Confectionery plant in Belarus

JSC Kommunarka (ААТ «Камунарка», СОАО «Коммунарка») is one of the largest confectionery manufacturers in Minsk, Belarus.

==History==

=== Early history ===
The origins of Kommunarka date to February 15, 1905, when a trade certificate was issued in Minsk for a business known as “The coffee shop with confectionery products, the bakery of confectionery products of Georgy Vikentievich Rachkovsky.” The enterprise was initially known as “Rachkovsky’s Coffee House and Bakery.”

By 1910, it had developed into a pastry shop, and by 1914 it operated as “George’s Confectionery Factory.” Following the civil war, a labor collective of confectioners was established on the basis of the former enterprise by the Minsk Labor Exchange to provide employment for unemployed workers. The factory was renamed “The First Belarusian Confectionery Factory.”

In 1926 the enterprise was renamed “Progress,” and in 1929 it adopted the name Kommunarka. In connection with the 12th anniversary of the October Revolution, it became known as the Minsk Confectionery Factory Kommunarka.

=== Soviet and post-Soviet period ===
From the late 1950s, the factory placed increasing emphasis on developing new confectionery recipes. During the 1950s and 1960s, Kommunarka introduced a number of confectionery products that later became well known across the Soviet Union, including Chocolate Bottles (1957), Grilliaz (1959), Soufflé candies (1960), Capital candies (1961), Loved Alyonka (1965), and Little Red Riding Hood (1967).

In 1994, following the dissolution of the Soviet Union, the factory was reorganized as an open joint-stock company. In 2008, it was formally renamed OJSC Kommunarka.

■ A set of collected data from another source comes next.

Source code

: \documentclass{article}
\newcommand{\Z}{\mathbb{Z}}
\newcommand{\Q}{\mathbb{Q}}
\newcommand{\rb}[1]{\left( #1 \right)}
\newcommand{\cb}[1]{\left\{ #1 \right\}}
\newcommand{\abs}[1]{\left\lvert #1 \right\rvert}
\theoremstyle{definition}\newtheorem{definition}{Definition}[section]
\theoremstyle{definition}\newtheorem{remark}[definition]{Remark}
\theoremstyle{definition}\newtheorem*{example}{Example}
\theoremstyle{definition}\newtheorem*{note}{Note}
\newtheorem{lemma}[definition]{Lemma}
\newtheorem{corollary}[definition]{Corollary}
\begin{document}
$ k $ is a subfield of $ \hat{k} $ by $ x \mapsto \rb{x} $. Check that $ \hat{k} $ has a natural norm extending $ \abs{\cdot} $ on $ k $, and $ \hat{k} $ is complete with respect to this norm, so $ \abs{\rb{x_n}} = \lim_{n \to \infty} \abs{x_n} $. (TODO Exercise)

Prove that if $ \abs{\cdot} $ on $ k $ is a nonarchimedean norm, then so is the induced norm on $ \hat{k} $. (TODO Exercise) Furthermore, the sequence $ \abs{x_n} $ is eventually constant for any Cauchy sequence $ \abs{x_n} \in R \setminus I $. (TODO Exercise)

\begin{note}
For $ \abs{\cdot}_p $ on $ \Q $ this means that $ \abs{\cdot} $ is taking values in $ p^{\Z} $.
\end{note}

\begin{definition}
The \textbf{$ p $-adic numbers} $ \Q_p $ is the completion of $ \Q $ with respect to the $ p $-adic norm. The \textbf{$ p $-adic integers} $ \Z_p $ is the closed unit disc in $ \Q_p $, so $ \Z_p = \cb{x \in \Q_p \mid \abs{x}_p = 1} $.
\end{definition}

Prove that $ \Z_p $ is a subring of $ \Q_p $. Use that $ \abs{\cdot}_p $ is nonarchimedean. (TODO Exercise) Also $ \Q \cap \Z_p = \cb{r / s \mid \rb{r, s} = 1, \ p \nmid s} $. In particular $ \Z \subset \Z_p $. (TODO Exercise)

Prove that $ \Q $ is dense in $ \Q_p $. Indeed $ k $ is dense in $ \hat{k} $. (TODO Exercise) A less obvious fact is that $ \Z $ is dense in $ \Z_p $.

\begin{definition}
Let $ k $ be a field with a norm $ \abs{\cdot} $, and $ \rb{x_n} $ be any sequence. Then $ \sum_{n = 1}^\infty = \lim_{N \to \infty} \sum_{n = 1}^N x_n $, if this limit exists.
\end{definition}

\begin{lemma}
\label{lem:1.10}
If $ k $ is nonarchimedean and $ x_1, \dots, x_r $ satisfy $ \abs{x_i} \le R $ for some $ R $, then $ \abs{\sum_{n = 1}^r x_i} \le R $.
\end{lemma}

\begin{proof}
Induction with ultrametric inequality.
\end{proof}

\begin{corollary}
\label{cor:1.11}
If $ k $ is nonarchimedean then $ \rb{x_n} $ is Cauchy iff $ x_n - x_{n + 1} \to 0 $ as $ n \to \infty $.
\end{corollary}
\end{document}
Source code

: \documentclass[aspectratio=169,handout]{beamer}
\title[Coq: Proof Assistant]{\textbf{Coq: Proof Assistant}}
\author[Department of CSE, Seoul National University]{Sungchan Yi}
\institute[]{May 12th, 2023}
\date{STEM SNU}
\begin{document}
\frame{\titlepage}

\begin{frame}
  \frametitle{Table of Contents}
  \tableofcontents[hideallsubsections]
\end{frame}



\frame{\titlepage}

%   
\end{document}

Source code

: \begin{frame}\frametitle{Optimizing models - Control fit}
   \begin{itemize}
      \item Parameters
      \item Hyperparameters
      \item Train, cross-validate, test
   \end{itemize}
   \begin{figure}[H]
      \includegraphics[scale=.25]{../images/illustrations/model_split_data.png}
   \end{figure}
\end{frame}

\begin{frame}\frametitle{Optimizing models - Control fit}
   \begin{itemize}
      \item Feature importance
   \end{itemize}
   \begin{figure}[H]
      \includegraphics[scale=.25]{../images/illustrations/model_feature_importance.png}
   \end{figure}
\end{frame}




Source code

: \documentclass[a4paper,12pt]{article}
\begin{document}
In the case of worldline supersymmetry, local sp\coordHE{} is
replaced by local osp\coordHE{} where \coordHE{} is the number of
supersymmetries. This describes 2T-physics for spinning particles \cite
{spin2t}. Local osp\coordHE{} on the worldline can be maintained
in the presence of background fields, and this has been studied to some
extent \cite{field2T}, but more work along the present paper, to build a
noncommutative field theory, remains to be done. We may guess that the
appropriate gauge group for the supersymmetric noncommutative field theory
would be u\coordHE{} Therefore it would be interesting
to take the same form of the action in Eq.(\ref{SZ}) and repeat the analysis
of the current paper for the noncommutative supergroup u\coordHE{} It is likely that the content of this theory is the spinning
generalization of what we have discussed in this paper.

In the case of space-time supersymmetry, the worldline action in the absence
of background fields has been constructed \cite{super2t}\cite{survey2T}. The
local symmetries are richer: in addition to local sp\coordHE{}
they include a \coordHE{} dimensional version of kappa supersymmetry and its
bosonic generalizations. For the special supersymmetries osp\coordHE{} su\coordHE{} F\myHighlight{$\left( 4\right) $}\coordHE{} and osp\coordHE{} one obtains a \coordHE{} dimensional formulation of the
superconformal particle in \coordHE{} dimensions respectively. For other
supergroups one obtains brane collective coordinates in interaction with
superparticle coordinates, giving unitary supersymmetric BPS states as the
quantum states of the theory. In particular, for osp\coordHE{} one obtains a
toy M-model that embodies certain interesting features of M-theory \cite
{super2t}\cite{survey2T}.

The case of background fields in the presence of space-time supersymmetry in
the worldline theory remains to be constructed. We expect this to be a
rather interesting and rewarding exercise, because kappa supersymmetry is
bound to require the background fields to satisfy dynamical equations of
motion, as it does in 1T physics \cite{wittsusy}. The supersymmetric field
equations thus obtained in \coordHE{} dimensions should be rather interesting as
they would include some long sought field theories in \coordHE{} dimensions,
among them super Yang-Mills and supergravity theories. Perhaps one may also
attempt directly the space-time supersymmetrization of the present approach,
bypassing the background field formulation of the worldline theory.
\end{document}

=== Nationalization dispute ===
In 2012, a dispute arose between private investors and the Belarusian government concerning the ownership of Kommunarka. President Alexander Lukashenko accused investors of having conducted an illegal privatization of the factory in 1994. Investors and opposition media outlets, in turn, accused the government of unlawfully nationalizing a profitable enterprise.

The largest private investor, Marat Novikov, publicly described the government’s actions as illegal and damaging to Belarus’s investment climate. On August 1, 2012, the Supreme Economic Court of Belarus received claims from the State Property Committee against Kommunarka.

On October 12, 2012, during a meeting on the development of the confectionery industry, Lukashenko called for an investigation into the factory’s privatization and operations since the Soviet period and ordered the dissolution of supervisory boards of shareholders. On October 26, a new company charter was approved, increasing the state’s ownership stake to 57%.

==Operations==
In recent years, Kommunarka has produced up to 20,000 tons of confectionery products annually, covering approximately 187 product names, including chocolate, sweets, caramel, and dragees. In 2006, production reached 20,223 tons. According to Belgospischeprom, annual output later increased to approximately 25,000 tons and expanded to around 300 product varieties, including candy drops, caramels, chocolates, toffees, waffles, and other confectionery products.

Production is largely automated. The factory primarily uses locally sourced raw materials and emphasizes the use of natural ingredients and flavorings.